── Working data

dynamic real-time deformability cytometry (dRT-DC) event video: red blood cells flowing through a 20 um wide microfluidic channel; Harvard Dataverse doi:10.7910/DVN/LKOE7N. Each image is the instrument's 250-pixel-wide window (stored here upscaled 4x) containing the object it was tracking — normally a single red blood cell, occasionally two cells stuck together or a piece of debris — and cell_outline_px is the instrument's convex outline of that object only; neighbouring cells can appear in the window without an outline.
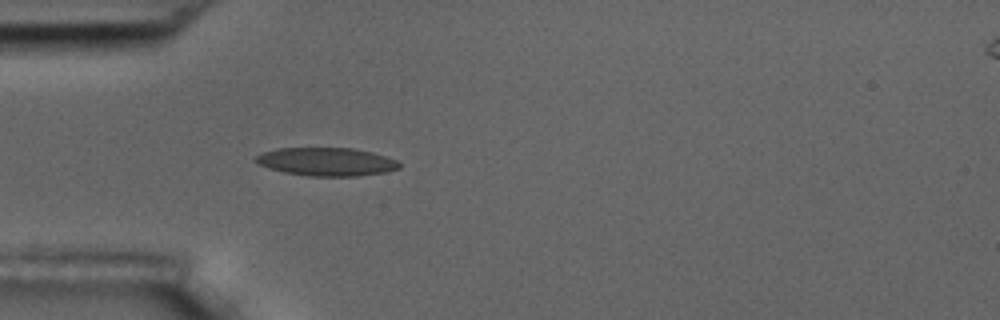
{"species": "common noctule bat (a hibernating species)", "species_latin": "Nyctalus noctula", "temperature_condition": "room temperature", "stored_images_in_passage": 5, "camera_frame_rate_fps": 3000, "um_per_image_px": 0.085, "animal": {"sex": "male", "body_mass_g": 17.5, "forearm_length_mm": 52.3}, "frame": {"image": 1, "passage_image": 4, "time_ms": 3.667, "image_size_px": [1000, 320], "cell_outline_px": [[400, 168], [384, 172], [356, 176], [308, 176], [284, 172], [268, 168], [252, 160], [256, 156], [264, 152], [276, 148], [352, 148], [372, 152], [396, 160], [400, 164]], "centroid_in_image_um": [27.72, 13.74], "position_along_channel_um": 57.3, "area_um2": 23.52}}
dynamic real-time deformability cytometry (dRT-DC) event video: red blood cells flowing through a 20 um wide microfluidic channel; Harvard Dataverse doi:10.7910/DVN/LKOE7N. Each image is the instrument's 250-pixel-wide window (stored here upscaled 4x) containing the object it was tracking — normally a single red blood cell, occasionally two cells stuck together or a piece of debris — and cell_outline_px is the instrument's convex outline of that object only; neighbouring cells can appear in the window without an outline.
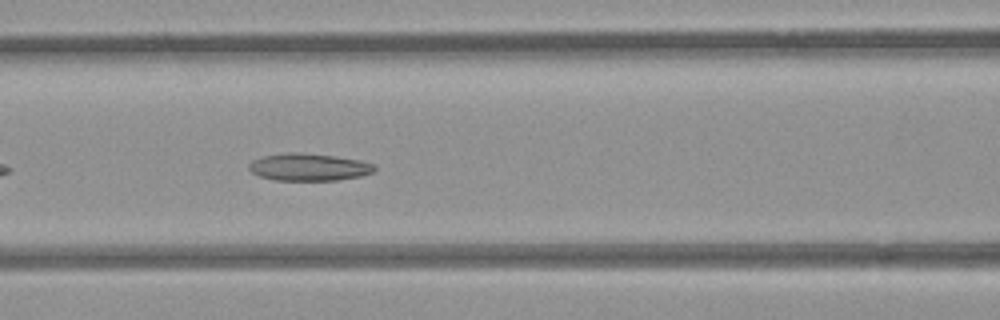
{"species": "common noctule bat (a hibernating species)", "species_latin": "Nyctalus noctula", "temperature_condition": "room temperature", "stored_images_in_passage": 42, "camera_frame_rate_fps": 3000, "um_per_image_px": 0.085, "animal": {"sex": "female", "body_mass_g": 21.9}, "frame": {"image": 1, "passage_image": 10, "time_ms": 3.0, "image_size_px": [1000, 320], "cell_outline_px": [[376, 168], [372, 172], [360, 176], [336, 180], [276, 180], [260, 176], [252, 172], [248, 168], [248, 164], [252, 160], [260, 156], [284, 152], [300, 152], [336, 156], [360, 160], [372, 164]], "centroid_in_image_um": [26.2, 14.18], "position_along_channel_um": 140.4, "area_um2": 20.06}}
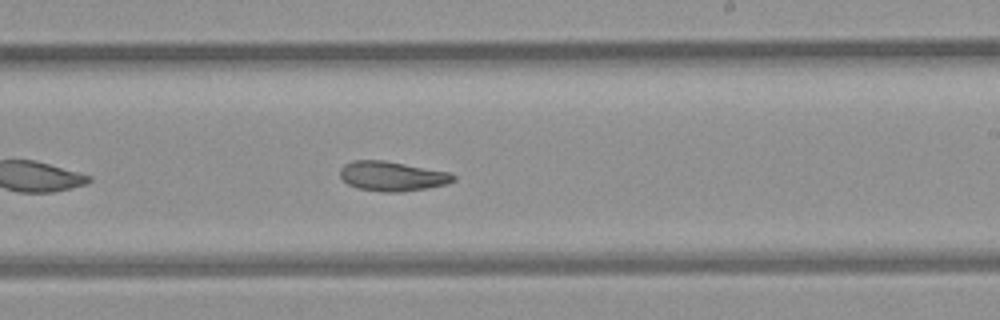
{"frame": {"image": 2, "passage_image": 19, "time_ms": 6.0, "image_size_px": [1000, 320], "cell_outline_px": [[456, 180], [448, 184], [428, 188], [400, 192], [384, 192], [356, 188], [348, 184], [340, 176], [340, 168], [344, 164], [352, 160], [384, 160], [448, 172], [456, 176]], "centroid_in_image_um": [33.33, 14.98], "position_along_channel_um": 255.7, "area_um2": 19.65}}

────

Pictures stay out; repeat all the rest of the records exactly.

● Task result
dynamic real-time deformability cytometry (dRT-DC) event video: red blood cells flowing through a 20 um wide microfluidic channel; Harvard Dataverse doi:10.7910/DVN/LKOE7N. Each image is the instrument's 250-pixel-wide window (stored here upscaled 4x) containing the object it was tracking — normally a single red blood cell, occasionally two cells stuck together or a piece of debris — and cell_outline_px is the instrument's convex outline of that object only; neighbouring cells can appear in the window without an outline.
{"species": "common noctule bat (a hibernating species)", "species_latin": "Nyctalus noctula", "temperature_condition": "room temperature", "stored_images_in_passage": 5, "camera_frame_rate_fps": 3000, "um_per_image_px": 0.085, "animal": {"sex": "male", "body_mass_g": 17.5, "forearm_length_mm": 52.3}, "frame": {"image": 1, "passage_image": 4, "time_ms": 3.667, "image_size_px": [1000, 320], "cell_outline_px": [[400, 168], [384, 172], [356, 176], [308, 176], [284, 172], [268, 168], [252, 160], [256, 156], [264, 152], [276, 148], [352, 148], [372, 152], [396, 160], [400, 164]], "centroid_in_image_um": [27.72, 13.74], "position_along_channel_um": 57.3, "area_um2": 23.52}}
dynamic real-time deformability cytometry (dRT-DC) event video: red blood cells flowing through a 20 um wide microfluidic channel; Harvard Dataverse doi:10.7910/DVN/LKOE7N. Each image is the instrument's 250-pixel-wide window (stored here upscaled 4x) containing the object it was tracking — normally a single red blood cell, occasionally two cells stuck together or a piece of debris — and cell_outline_px is the instrument's convex outline of that object only; neighbouring cells can appear in the window without an outline.
{"species": "common noctule bat (a hibernating species)", "species_latin": "Nyctalus noctula", "temperature_condition": "room temperature", "stored_images_in_passage": 42, "camera_frame_rate_fps": 3000, "um_per_image_px": 0.085, "animal": {"sex": "female", "body_mass_g": 21.9}, "frame": {"image": 1, "passage_image": 10, "time_ms": 3.0, "image_size_px": [1000, 320], "cell_outline_px": [[376, 168], [372, 172], [360, 176], [336, 180], [276, 180], [260, 176], [252, 172], [248, 168], [248, 164], [252, 160], [260, 156], [284, 152], [300, 152], [336, 156], [360, 160], [372, 164]], "centroid_in_image_um": [26.2, 14.18], "position_along_channel_um": 140.4, "area_um2": 20.06}}
{"frame": {"image": 2, "passage_image": 19, "time_ms": 6.0, "image_size_px": [1000, 320], "cell_outline_px": [[456, 180], [448, 184], [428, 188], [400, 192], [384, 192], [356, 188], [348, 184], [340, 176], [340, 168], [344, 164], [352, 160], [384, 160], [448, 172], [456, 176]], "centroid_in_image_um": [33.33, 14.98], "position_along_channel_um": 255.7, "area_um2": 19.65}}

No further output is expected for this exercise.